Père ou tyran, la seule voie possible pour leur survivre est surtout celle d’éviter de leur ressembler.

©Lieven Callant

Frédéric Grolleau, « L’homme et l’animal : qui des deux inventa l’autre ? », Les Editions du Le Littéraire, Paris, 148 pages, 19,50 €.

    Frédéric Grolleau, « L’homme et l’animal : qui des deux inventa l’autre ? »

  • Frédéric Grolleau, « L’homme et l’animal : qui des deux inventa l’autre ? », Les Editions du Le Littéraire, Paris, 148 pages, 19,50 €.

Frédéric Grolleau nous livre à la vindicte d’un verbe dont on ne sait plus de qui il devient l’auxiliaire. Toujours est-il que l’anthropomorphisme en prend un sérieux coup dans l’ « aile » (ce qui veut déjà tout dire). Revisitant le bestiaire de la littérature l’auteur affronte l’indescriptible zoo et la jungle qui la peuplent. Il rappelle qu’être animal revient en quelque sorte à perdre l’estime du néant. En conséquence et même si selon Duras « l’écriture ne sauve pas » la littérature animalière tire d’affaire l’homme.

Kafka de « La Métamorphose » ou Marie Darrieussecq de « Truismes » l’ont bien compris. Penser l’homme à travers l’animal – voire pour un auteur se mettre à sa place – revient à conjurer les effets de la pensée. Dans les litières et les fumiers se crée une altitude où la raison respire d’autres fragrances. C’est pourquoi Frédéric Grolleau demeure en de telles dispositions « zoologiques » à l’égard de la pensée et de littérature. Il sait que la sagesse ne tient pas par les hauteurs. On ne peut ne prétendre à celle-ci sans se lester du poids de l’animal.
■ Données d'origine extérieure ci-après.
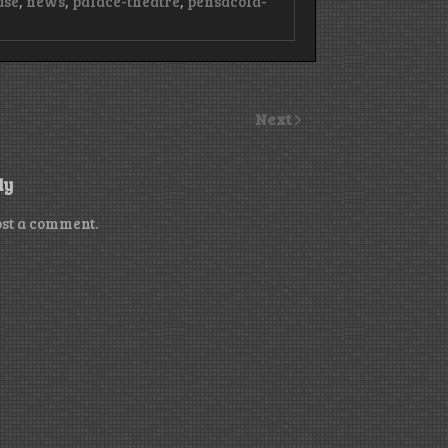
use
,
news
,
palace-theatre
,
pensacola-
Next
ly
ost a comment.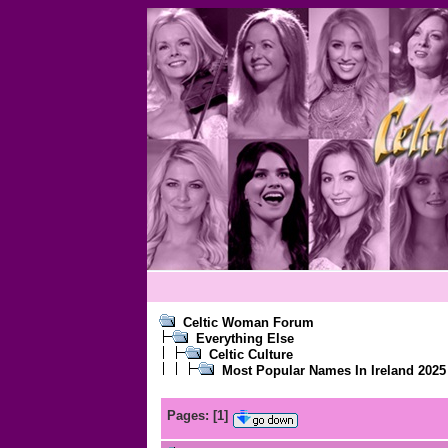
Celtic Woman Forum
Everything Else
Celtic Culture
Most Popular Names In Ireland 2025
Pages:
[
1
]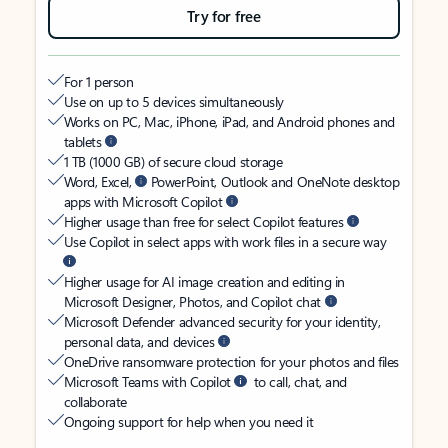
Try for free
For 1 person
Use on up to 5 devices simultaneously
Works on PC, Mac, iPhone, iPad, and Android phones and
tablets
1 TB (1000 GB) of secure cloud storage
Word, Excel,
PowerPoint, Outlook and OneNote desktop
apps with Microsoft Copilot
Higher usage than free for select Copilot features
Use Copilot in select apps with work files in a secure way
Higher usage for AI image creation and editing in
Microsoft Designer, Photos, and Copilot chat
Microsoft Defender advanced security for your identity,
personal data, and devices
OneDrive ransomware protection for your photos and files
Microsoft Teams with Copilot
to call, chat, and
collaborate
Ongoing support for help when you need it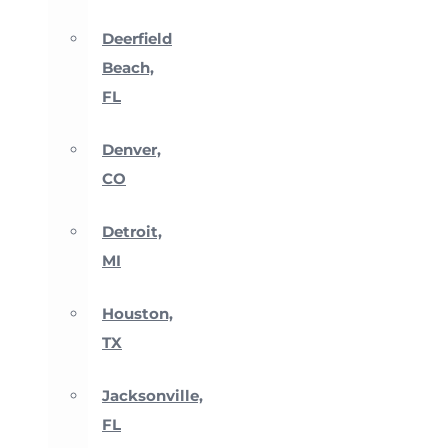
Deerfield
Beach,
FL
Denver,
CO
Detroit,
MI
Houston,
TX
Jacksonville,
FL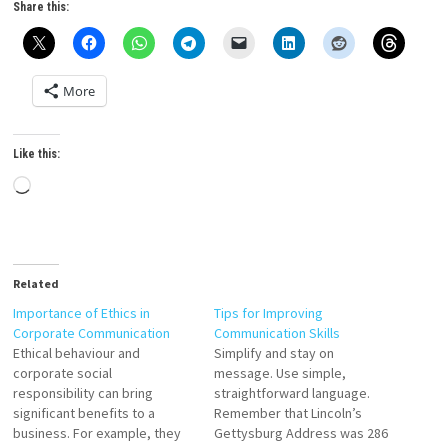
Share this:
More
Like this:
Loading…
Related
Importance of Ethics in
Tips for Improving
Corporate Communication
Communication Skills
Ethical behaviour and
Simplify and stay on
corporate social
message. Use simple,
responsibility can bring
straightforward language.
significant benefits to a
Remember that Lincoln’s
business. For example, they
Gettysburg Address was 286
L’être sans celui-là qui l’habite court un risque incommensurable Toute pensée claire remonte à la bête. Esope et La Fontaine pour prendre le cas des fabulistes ont appris comment l’animal précise les traits de la propre incertitude à notre égard et nous précipite dans notre auge. Certains auteurs (même celle qui a écrit récemment le portrait d’un homme politique français mondialement renommé en cochon) illustrent que le « reste » garde l’épaisseur d’une hallucination.

Grolleau prouve qu’affiner l’être par l’animal fantasmagorique ou non revient à se livrer à une finalité littéraire particulière. Elle s’associe admirablement à ce qui nous échappe dans nos fantasmes et nos fantômes. Car l’animal n’est jamais un pur symbole de l’être. A travers lui ce dernier traverse sa propre confusion et sa propre obscurité. C’est donc pour la littérature une entreprise décisive. Sans sa « viande » (Artaud) l’homme n’est pas. Hors la bête pas de salut, pas de célébration. L’être n’attend que la confirmation de ce miroir.

L’animal reste donc son semblable, son frère. Quant à la réponse à la question posée par Grolleau on laisse à chaque lecteur de son livre le soin de la trouver. En la cherchant il ne sera plus au diapason des concepts littéraires acquis. Chez l’auteur l’hypothèse de la représentation du monde passe par une autre loi que la gravitation du simple esprit. Il rallume la conviction que se passant de tout bestiaire et ne traitant l’humain que par lui-même et par sa seule image bien des choses échappent.